### Passage
:::

Now obviously I plan on taking great car of this vehicle. It is going from being a weekend driver to a daily driver for myself. So far I've had it a week and absolutely love it. I've been browsing the forums almost daily trying to learn as much as I can about the car. Everyone here is so helpful. I make sure to red line at least once a day, and usually keep it at or above 4000rpm.

I do have a few questions.

1.) My 04 has not had the original starter replaced, and after owning it a week I can tell that it could become a problem once it gets colder. It takes about 2-3 seconds of cranking before starting in the morning. I absolutely do not want to risk flooding it this winter, so I bought the new upgraded starter yesterday, and am planning on installing it very soon. I have read the DIY and it seems simple enough, but any tips would be much appreciated! I've never replaced a starter before.

2.) I called Mazda and all the recalls have been taken care of. I asked about the MSP16, and they said that it was not a recall. I called my local Mazda dealership and was told that as long as the car was running ok that I did not need it. After some more searching on these forums, it seems like they are actually responsible for performing the update on every car even if it runs fine. What exactly do I need to print out and bring into the dealer to show them that they need to perform the upgrade? Also, since I'm outside of the 8 year warranty does anyone know if I would have to pay for this service?

:::

### Required task A
In the car forum post, how long does the car crank before it starts in the morning?
The records and the text come from separate sources.

Records excerpted from a collection
:::

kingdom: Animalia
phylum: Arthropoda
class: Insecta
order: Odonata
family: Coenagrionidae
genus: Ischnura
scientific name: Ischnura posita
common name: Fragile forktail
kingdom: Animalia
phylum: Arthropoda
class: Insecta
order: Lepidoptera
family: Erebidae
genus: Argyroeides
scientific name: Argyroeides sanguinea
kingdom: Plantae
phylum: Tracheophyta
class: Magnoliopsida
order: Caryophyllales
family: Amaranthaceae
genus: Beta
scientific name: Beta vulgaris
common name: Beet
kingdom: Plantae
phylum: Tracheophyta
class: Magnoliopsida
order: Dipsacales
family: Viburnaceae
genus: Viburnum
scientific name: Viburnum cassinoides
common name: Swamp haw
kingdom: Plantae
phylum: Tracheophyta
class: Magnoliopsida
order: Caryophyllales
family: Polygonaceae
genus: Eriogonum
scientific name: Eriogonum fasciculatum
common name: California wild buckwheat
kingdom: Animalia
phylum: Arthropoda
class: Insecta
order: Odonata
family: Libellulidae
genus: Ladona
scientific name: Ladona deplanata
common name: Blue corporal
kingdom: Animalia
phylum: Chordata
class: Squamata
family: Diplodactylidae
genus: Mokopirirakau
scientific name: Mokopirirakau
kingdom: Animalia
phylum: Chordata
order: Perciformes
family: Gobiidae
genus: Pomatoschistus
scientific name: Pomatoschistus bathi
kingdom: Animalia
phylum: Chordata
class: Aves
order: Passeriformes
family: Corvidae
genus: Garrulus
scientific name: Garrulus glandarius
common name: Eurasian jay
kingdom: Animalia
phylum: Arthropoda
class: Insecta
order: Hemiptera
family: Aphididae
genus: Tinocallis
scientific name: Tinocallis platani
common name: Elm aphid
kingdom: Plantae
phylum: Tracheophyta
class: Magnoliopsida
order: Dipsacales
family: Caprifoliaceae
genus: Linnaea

:::

### Required task B
Turn the records from the line containing "genus: Ladona" down to their last line into a Markdown table with columns named Row and Line, giving each line a row number and leaving out any blank lines.

### Task response A
About 2-3 seconds.

### Task response B
| Row | Line |
|---|---|
| 1 | genus: Ladona |
| 2 | scientific name: Ladona deplanata |
| 3 | common name: Blue corporal |
| 4 | kingdom: Animalia |
| 5 | phylum: Chordata |
| 6 | class: Squamata |
| 7 | family: Diplodactylidae |
| 8 | genus: Mokopirirakau |
| 9 | scientific name: Mokopirirakau |
| 10 | kingdom: Animalia |
| 11 | phylum: Chordata |
| 12 | order: Perciformes |
| 13 | family: Gobiidae |
| 14 | genus: Pomatoschistus |
| 15 | scientific name: Pomatoschistus bathi |
| 16 | kingdom: Animalia |
| 17 | phylum: Chordata |
| 18 | class: Aves |
| 19 | order: Passeriformes |
| 20 | family: Corvidae |
| 21 | genus: Garrulus |
| 22 | scientific name: Garrulus glandarius |
| 23 | common name: Eurasian jay |
| 24 | kingdom: Animalia |
| 25 | phylum: Arthropoda |
| 26 | class: Insecta |
| 27 | order: Hemiptera |
| 28 | family: Aphididae |
| 29 | genus: Tinocallis |
| 30 | scientific name: Tinocallis platani |
| 31 | common name: Elm aphid |
| 32 | kingdom: Plantae |
| 33 | phylum: Tracheophyta |
| 34 | class: Magnoliopsida |
| 35 | order: Dipsacales |
| 36 | family: Caprifoliaceae |
| 37 | genus: Linnaea |